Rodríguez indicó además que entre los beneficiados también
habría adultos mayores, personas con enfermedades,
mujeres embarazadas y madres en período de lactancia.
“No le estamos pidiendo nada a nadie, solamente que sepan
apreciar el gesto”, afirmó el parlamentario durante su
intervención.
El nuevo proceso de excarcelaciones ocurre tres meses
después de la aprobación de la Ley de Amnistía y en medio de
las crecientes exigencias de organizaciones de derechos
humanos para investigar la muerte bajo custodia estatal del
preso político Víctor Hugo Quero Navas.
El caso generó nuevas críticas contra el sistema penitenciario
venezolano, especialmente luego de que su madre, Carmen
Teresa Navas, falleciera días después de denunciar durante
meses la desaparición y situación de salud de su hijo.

===

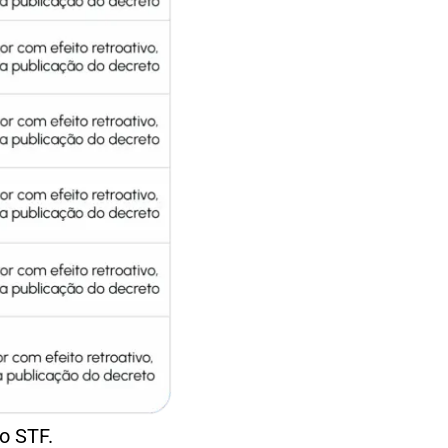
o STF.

===

▸ AIM OF THE TASK: Reproduce, word for word and in full, only the lines above that start at the line with "habría adultos mayores, personas" and run through the line with "meses la desaparición", both ends included.

▸ ANSWER SPACE:
habría adultos mayores, personas con enfermedades,
mujeres embarazadas y madres en período de lactancia.
“No le estamos pidiendo nada a nadie, solamente que sepan
apreciar el gesto”, afirmó el parlamentario durante su
intervención.
El nuevo proceso de excarcelaciones ocurre tres meses
después de la aprobación de la Ley de Amnistía y en medio de
las crecientes exigencias de organizaciones de derechos
humanos para investigar la muerte bajo custodia estatal del
preso político Víctor Hugo Quero Navas.
El caso generó nuevas críticas contra el sistema penitenciario
venezolano, especialmente luego de que su madre, Carmen
Teresa Navas, falleciera días después de denunciar durante
meses la desaparición y situación de salud de su hijo.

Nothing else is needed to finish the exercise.